» **ISTRUZIONI**
1 - Stabilisci se le affermazioni (a), (b) e (c) concordano con il brano su Verona e i Nogarola, rispondendo sì o no e citando le parole decisive del brano. (a) Nel 1136 l'amministrazione di Verona era di tipo consolare. (b) I Nogarola avevano sede nella contrada di Sant'Anastasia. (c) La rocca concessa dagli Este è quella che diede il nome a Nogarole Rocca.
2 - Nel brano su Verona e i Nogarola, quali esempi di autorità sovraordinata vengono citati? Elencali tutti.
3 - Continua il brano su Verona e i Nogarola a partire dalla sua ultima frase.

» **BRANO SCELTO**
________________

In un periodo di grande trasformazione, quanto a governamenti, Verona si poneva fra le avanguardie più mutevoli nella storia dell’amministrazione cittadina. Questa, infatti, già nel 1136 era di tipo consolare, segno che la volontà di autodeterminazione del popolo (o quantomeno della sua parte mercantile/artigiana più politicamente influente) era un principio assodato nel comune.
Nell’arco di un secolo, tuttavia, la città è già pronta a cambiare nuovamente assetto aprendo la strada all’ancora poco chiara salita al potere della famiglia dei Della Scala dopo la morte di Ezzelino III da Romano (1259) e grazie a Leonardino (Mastino) della Scala.
LE ORIGINI
Nacque nel 1270 dalla famiglia dei Nogarola (o da Nogarole) che aveva sede nella contrada di Santa Cecilia accanto all’omonima chiesa (vicino a Sant’Anastasia) di cui ora rimane solo il toponimo. Non è ben chiaro se la ricchezza dei Nogarola derivasse dal contado da essi posseduto o questo fosse una conseguenza, una sorta di investimento delle ricchezze familiari, fatto sta che comunque ciò consentiva loro di piazzarsi comodamente in quella che oggi chiameremmo la “Verona-bene”.
Un elemento sicuramente da notare è che i Nogarola sono una famiglia capitaneale, cioè hanno ricevuto il proprio potere feudatario direttamente da un’autorità sovraordinata rispetto alle altre famiglie e rispetto alla città stessa, come ad esempio un grande centro monastico (San Zeno) finanche un re o un imperatore. Al contempo ciò non vietava loro di ricevere infeudazioni di altre famiglie, come avvenne nel secolo XI, quando gli Este concessero loro il beneficio di una rocca (non quella che poi diede il nome all’odierna cittadina di Nogarole Rocca) come caposaldo difensivo del dominio territoriale.

________________

» **DATI FORNITI**
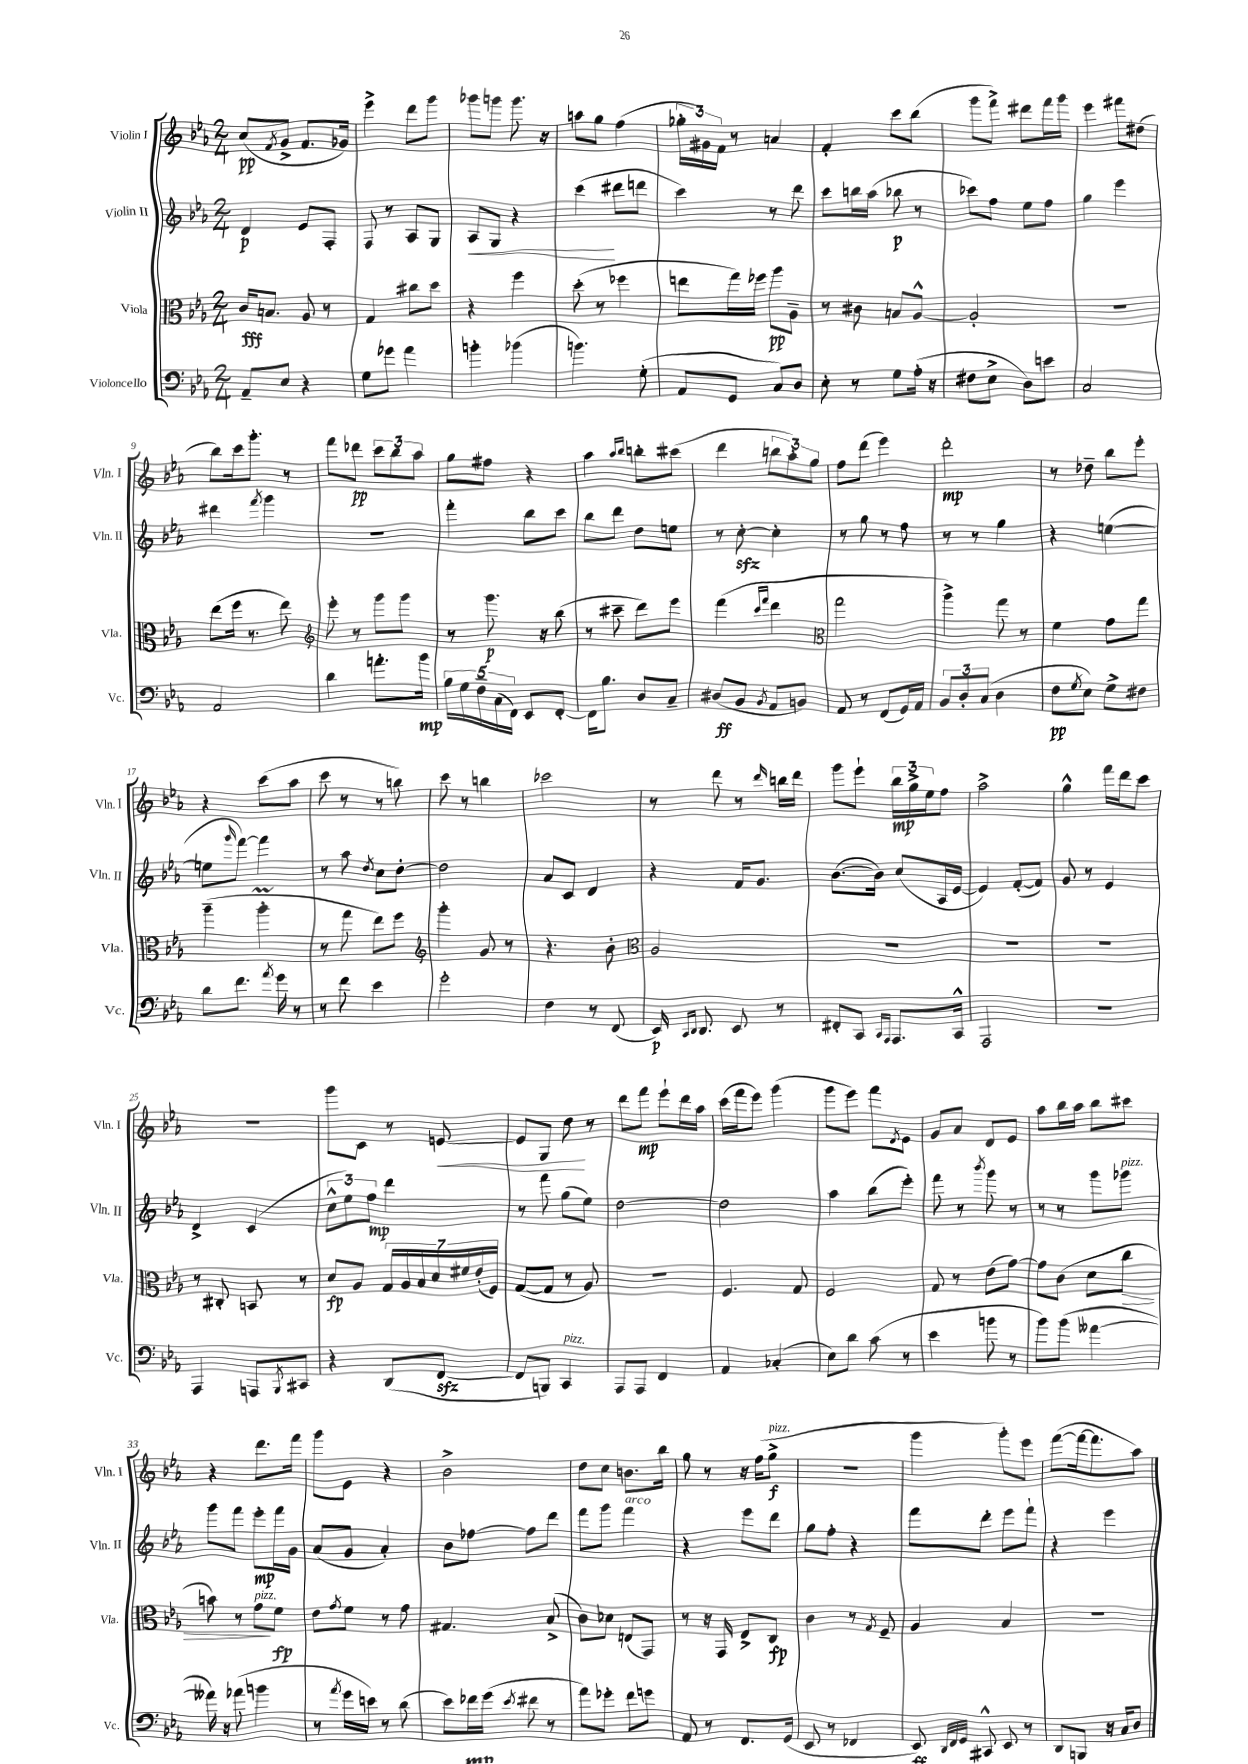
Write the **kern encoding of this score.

________________

» **SOLUZIONI**
1 -
(a) Sì: "già nel 1136 era di tipo consolare".
(b) No: "aveva sede nella contrada di Santa Cecilia accanto all’omonima chiesa (vicino a Sant’Anastasia)".
(c) No: "(non quella che poi diede il nome all’odierna cittadina di Nogarole Rocca)".

2 - Un grande centro monastico (San Zeno), un re, un imperatore.

3 -
Seppur non appartenenti alla vera e propria aristocrazia di origine nobiliare, i Nogarola si pongono nel solco delle famiglie arrampicatrici della società, scegliendo con una certa dose di lungimiranza di affiancarsi ai Della Scala, accompagnandoli però con grande modestas, la preziosa moderazione che contraddistingue la figura di Bailardino.
INQUADRAMENTO SCALIGERO
Un primo ed eclatante esempio del forte legame fra Nogarola e Della Scala si ha nel 1277, quando a morire insieme a Mastino della Scala c’è un tale Antonio Nogarola. Sebbene, appartenente al ramo “cittadino” della famiglia, quello cioè residente in città nella contrada di Santa Cecilia e non quello del contado dal quale più probabilmente proviene Bailardino, Antonio è il primo testimone della fedeltà incondizionata che i Nogarola avevano nei confronti degli Scaligeri.
Alla morte di Mastino I, praticamente senza soluzione di continuità, succede il fratello Alberto I, forte del sostegno della Domus Mercatorum, delle arti e del popolo veronesi, il cui governo, di stampo fondamentalmente diplomatico e pacifista, diede un primo grande impulso all’espansione economica e urbanistica della città. Non si può dire lo stesso del suo primogenito Bartolomeo, che salì al potere alla morte del padre e, dato il suo carattere pugnace, si impiegò in un’opera di costante espansione dei territori d’influenza della famiglia scaligera. A dispetto di ciò fu comunque lui a stipulare un solido trattato di pace con la storica nemica della città di Verona: Mantova (1299) e volle con sè nientemeno che il nostro Bailardino.
Nel turbolento periodo di transizione fra la reggenza di Bartolomeo e quella del fratello Can Francesco (poi Cangrande) si colloca tra l’altro il primo soggiorno di Dante fuggiasco (1304-1305) alla corte veronese.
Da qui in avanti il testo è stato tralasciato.